Военный оказался честным человеком и женился на Еве, но, несмотря на порядочность, это был грубый, некультурный человек, который к тридцати годам растерял всю свою красоту, отрастил пузо, стал сильно пить и колотить жену. Скоро по городу, где жил отставной майор, поползли нехорошие слухи: стоило ему напиться, по дороге из пивной домой с ним обязательно что-то случалось: то упадет и сломает ногу, то нападут лихие люди, то заснет в сугробе и заболеет, то свалится в реку и едва не утонет… Его странной жены, которая одевалась не как добропорядочная дама, а скорее как цыганка, и смотрела так пристально, что от ее взгляда становилось жарко, стали побаиваться. Говорили, что это она насылает на мужа проклятия, и принялись жалеть спившегося майора, а его жену избегать и обзывать ведьмой — сначала за глаза, а потом и в лицо.
В конце концов Ева пропала — уехала вместе с дочкой.
Под девичьей фамилией Лемм она устроилась в дом одного пражского холостяка средних лет, с которым и прожила до конца жизни. Холостяк, который успел хорошо пожить, страдал от ревматизма, цирроза печени и слабого сердца, но стоило Еве появиться в его доме, как он вдруг ожил, похорошел, поздоровел. Правда, тогда он снова захотел вернуться к старому — потянуло его к уличным девкам, в казино и в трактир. Но стоило ему один-единственный раз заночевать у «мадам» с двумя девицами, японкой и пышнотелой полячкой, как все его болячки вернулись и он приполз к Еве разбитым и несчастным, и только мольбы и клятвы, что подобное не повторится, вернули его к жизни.

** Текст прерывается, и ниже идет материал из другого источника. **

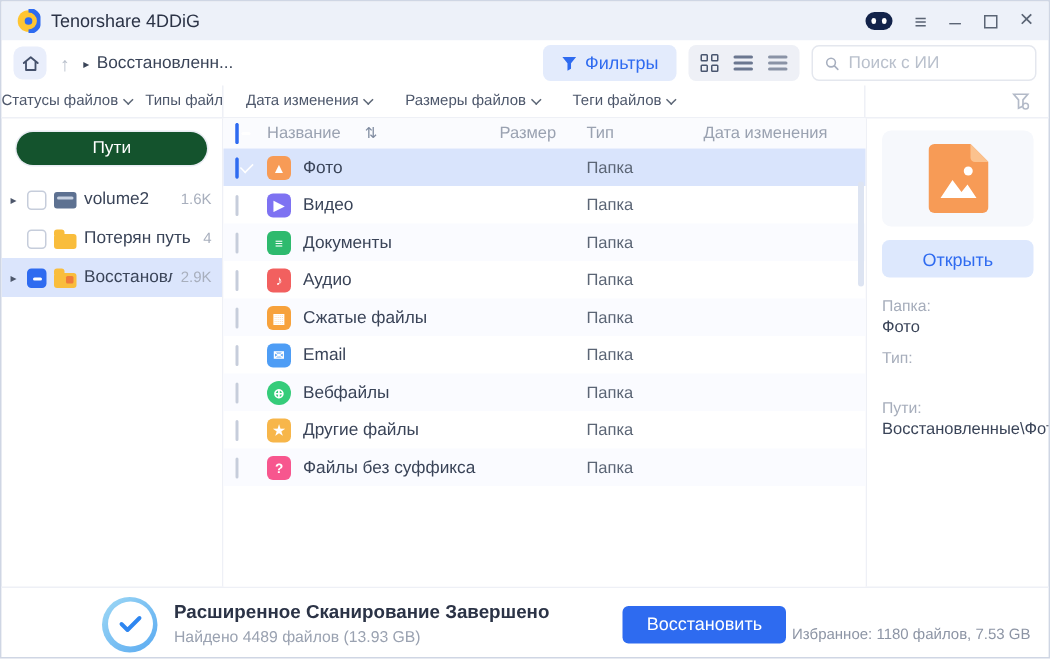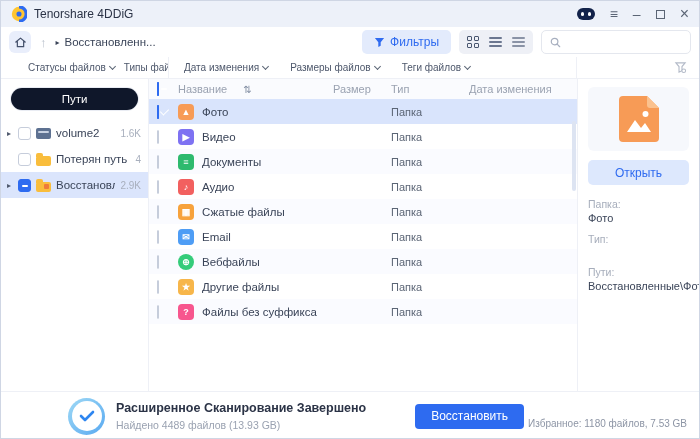--- a/index.html
+++ b/index.html
@@ -166,6 +166,7 @@
         <circle cx="5" cy="5" r="3.6" fill="none" stroke="#a7afbf" stroke-width="1.3"></circle>
         <path d="M7.8 7.8 L10.6 10.6" stroke="#a7afbf" stroke-width="1.3" stroke-linecap="round"></path>
       </svg>
+      <input value="" placeholder="Поиск с ИИ" style="">
     </div>
   </div>
 </div>

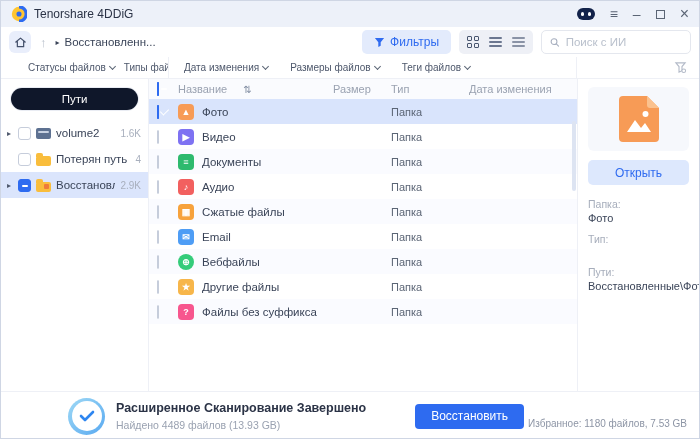--- a/index.html
+++ b/index.html
@@ -39,7 +39,7 @@
   
   .filterbar { height:22px; background:#fff; border-bottom:1px solid #eef0f6; display:flex; font-size:10px; color:#4d576b; }
   .fseg { display:flex; align-items:center; }
-  .fseg-left { width:148px; padding-left:7px; gap:9px; border-right:1px solid #eef0f6; overflow:hidden;margin-left:20px; }
+  .fseg-left { width:148px; gap:9px; border-right:1px solid #eef0f6; overflow:hidden; }
   .fseg-mid { flex:1; padding-left:15px; gap:22px; border-right:1px solid #eef0f6; }
   .fseg-right { width:122px; justify-content:flex-end; padding-right:12px; }
   .f-item { display:flex; align-items:center; gap:4px; white-space:nowrap; }

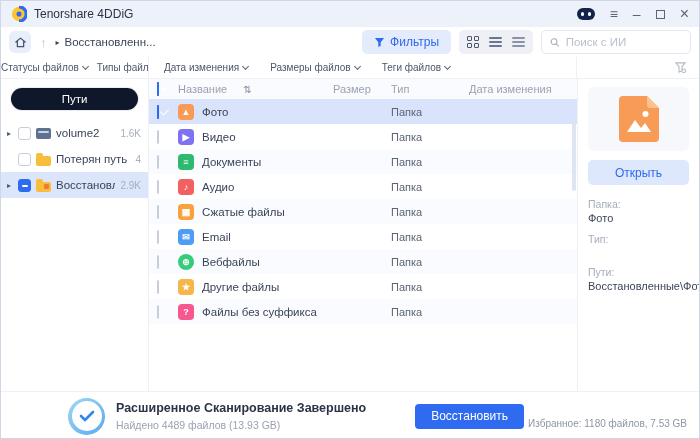--- a/index.html
+++ b/index.html
@@ -51,7 +51,7 @@
   .sidebar { width:148px; border-right:1px solid #eef0f6; padding-top:5px; }
   .tabs { margin:3px 9px 9px; background:#f4f6fa; border:1px solid #e9ecf3; border-radius:13px; display:flex; height:24px; }
   .tab { flex:1; display:flex; align-items:center; justify-content:center; font-size:11.5px; color:#59657c; border-radius:12px; }
-  .tab.active { background:#0f172a; color:#fff; }
+  .tab.active { background:#14532d; color:#fff; }
   .tree-item { height:26px; display:flex; align-items:center; padding:0 7px 0 4px; gap:5px; font-size:11.5px; color:#3a4458; }
   .tree-item.selected { background:#dbe5fc; }
   .expander { width:8px; font-size:8px; color:#4d576b; text-align:center; flex:0 0 8px; }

После смерти матери дочери Евы, Магде, достался дом, а также небольшой капитал, на который девушка открыла магазин, где продавала румяна, помаду и желе для волос. Магазинчик пользовался успехом: дамы утверждали, что румяна необыкновенно и, главное, естественно оживляют лицо, а помаду просто хочется съесть — так вкусно она пахнет. Но в двадцать пять лет Магда влюбилась в атташе при русском посольстве — некоего графа, который отличался лишь тем, что его отец был очень богат и влиятелен в России, а также умением с шиком транжирить деньги.